Recast everything from the line containing "Document page, 1275x1650 pixels." down to the line containing "text One can", both included, as a numbered list, leaving out any blank lines.
————
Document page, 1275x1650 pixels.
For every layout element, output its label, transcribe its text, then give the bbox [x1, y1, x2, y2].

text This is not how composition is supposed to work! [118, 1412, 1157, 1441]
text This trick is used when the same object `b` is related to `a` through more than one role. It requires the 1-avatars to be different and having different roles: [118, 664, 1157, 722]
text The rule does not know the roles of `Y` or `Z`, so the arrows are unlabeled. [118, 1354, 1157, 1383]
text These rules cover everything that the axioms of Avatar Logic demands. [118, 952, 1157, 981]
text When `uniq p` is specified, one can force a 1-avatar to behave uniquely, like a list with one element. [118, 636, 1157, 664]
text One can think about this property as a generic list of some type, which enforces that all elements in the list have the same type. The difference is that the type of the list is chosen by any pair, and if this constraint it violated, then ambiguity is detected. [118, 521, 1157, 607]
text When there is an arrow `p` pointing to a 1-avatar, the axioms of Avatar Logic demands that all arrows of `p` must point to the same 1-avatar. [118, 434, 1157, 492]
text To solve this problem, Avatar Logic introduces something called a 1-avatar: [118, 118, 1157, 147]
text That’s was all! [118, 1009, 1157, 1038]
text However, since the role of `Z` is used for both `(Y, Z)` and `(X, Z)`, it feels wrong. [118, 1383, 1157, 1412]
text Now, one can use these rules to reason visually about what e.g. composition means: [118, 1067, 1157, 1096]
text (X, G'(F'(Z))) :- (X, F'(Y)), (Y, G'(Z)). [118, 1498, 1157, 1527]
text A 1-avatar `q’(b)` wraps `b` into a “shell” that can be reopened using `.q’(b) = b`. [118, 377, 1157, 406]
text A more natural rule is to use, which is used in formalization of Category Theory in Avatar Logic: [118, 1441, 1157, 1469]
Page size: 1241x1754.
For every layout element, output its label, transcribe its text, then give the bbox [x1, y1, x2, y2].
————
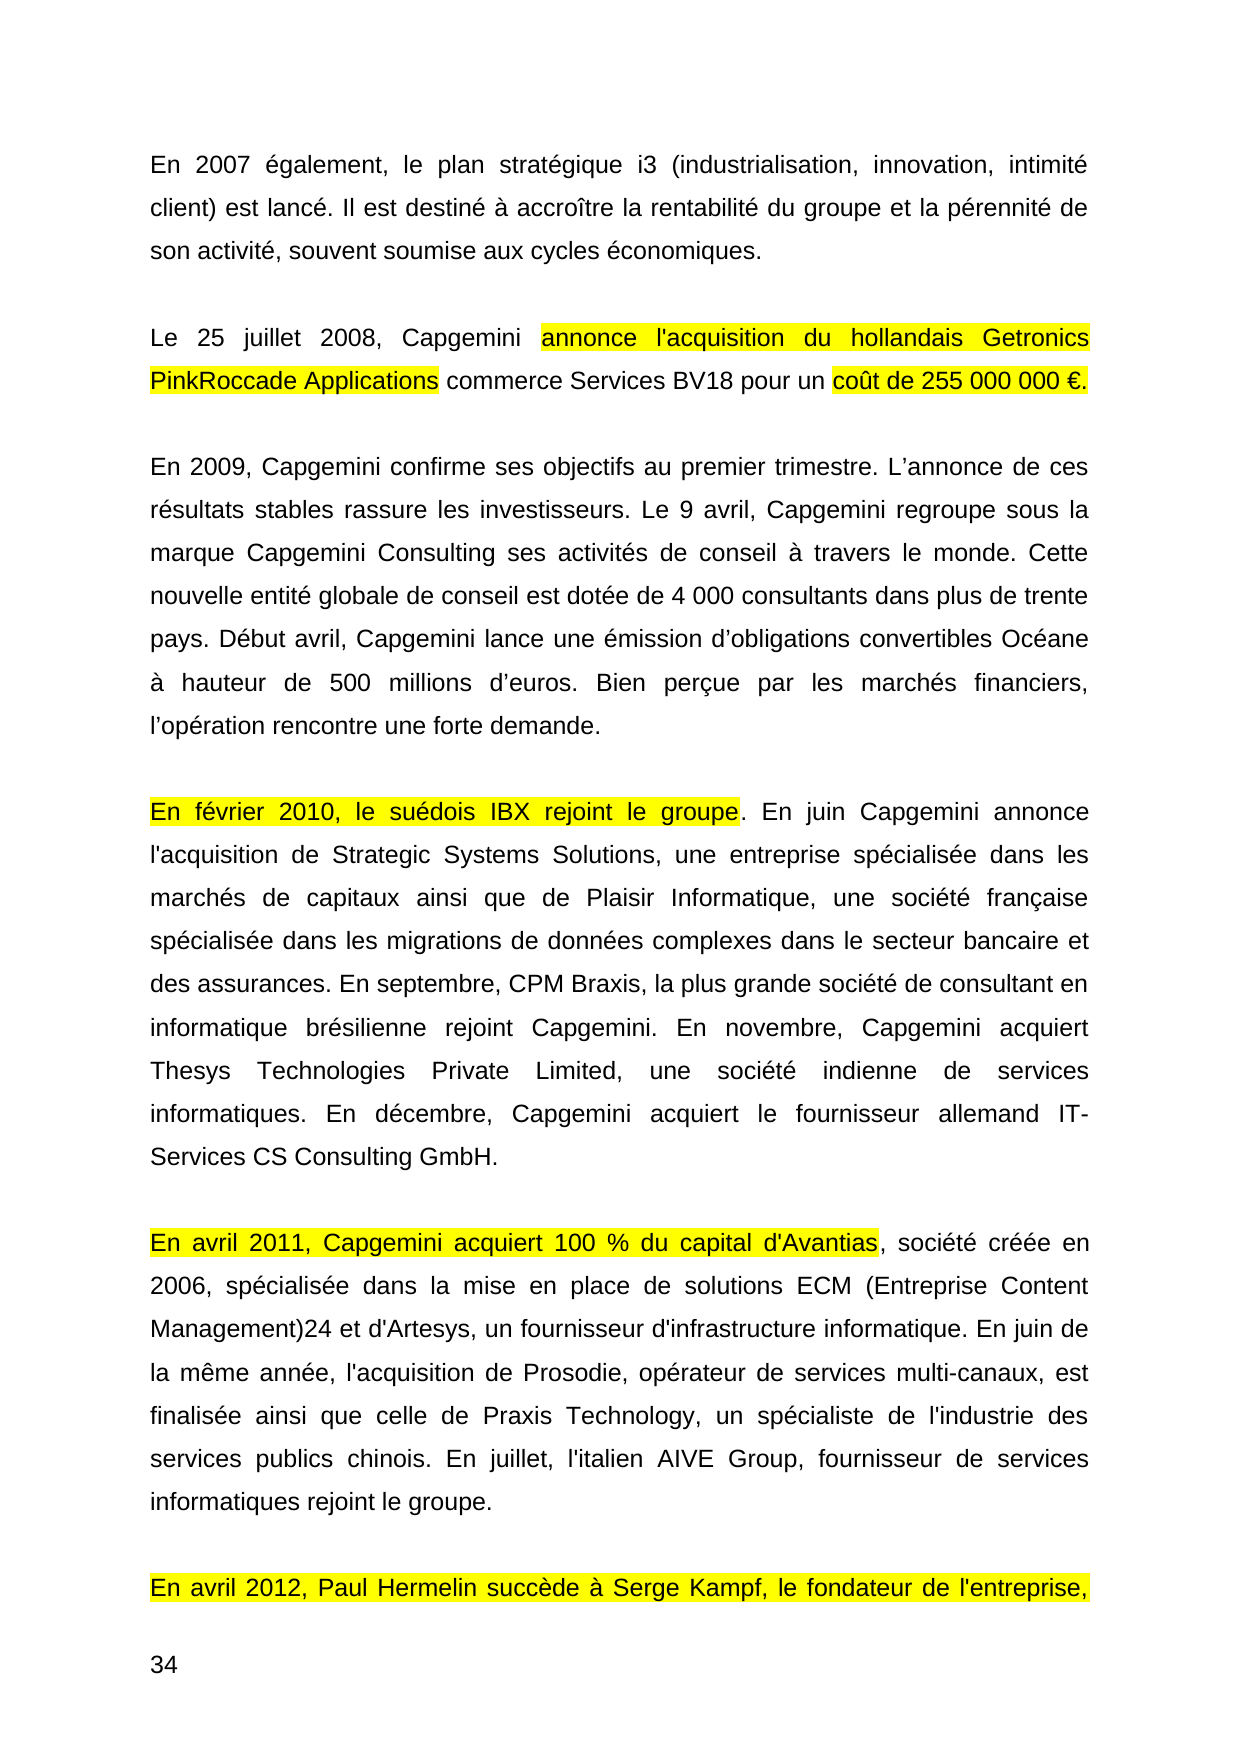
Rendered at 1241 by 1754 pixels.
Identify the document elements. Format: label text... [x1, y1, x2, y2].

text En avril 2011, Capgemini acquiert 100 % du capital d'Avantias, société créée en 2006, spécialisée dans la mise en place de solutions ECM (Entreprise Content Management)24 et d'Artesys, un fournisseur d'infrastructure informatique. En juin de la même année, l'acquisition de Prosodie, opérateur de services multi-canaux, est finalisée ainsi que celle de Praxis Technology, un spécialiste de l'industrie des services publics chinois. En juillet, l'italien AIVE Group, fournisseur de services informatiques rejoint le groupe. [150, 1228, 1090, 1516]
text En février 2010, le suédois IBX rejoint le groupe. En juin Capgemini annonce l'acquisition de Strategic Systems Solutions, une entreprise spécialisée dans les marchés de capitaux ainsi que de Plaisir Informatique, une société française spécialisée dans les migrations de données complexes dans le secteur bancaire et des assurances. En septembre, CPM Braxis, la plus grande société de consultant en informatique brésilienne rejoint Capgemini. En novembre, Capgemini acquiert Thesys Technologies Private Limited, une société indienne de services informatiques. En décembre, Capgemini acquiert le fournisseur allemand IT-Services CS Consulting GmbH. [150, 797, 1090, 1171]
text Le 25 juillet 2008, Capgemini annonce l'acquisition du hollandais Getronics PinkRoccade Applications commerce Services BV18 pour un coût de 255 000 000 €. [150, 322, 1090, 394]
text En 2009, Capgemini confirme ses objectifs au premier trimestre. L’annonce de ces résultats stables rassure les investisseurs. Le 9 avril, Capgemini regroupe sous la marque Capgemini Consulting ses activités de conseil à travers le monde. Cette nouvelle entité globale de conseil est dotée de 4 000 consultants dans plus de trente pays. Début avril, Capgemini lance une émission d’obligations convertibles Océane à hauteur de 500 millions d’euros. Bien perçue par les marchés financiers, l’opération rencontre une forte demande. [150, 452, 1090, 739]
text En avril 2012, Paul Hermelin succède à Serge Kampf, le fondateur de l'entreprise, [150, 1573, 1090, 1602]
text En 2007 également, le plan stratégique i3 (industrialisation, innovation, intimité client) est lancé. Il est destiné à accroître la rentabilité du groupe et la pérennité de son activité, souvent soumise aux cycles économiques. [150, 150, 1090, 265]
————
### Reply to the task:
1. Document page, 1275x1650 pixels.
2. For every layout element, output its label, transcribe its text, then give the bbox [x1, y1, x2, y2].
3. text This is not how composition is supposed to work! [118, 1412, 1157, 1441]
4. text This trick is used when the same object `b` is related to `a` through more than one role. It requires the 1-avatars to be different and having different roles: [118, 664, 1157, 722]
5. text The rule does not know the roles of `Y` or `Z`, so the arrows are unlabeled. [118, 1354, 1157, 1383]
6. text These rules cover everything that the axioms of Avatar Logic demands. [118, 952, 1157, 981]
7. text When `uniq p` is specified, one can force a 1-avatar to behave uniquely, like a list with one element. [118, 636, 1157, 664]
8. text One can think about this property as a generic list of some type, which enforces that all elements in the list have the same type. The difference is that the type of the list is chosen by any pair, and if this constraint it violated, then ambiguity is detected. [118, 521, 1157, 607]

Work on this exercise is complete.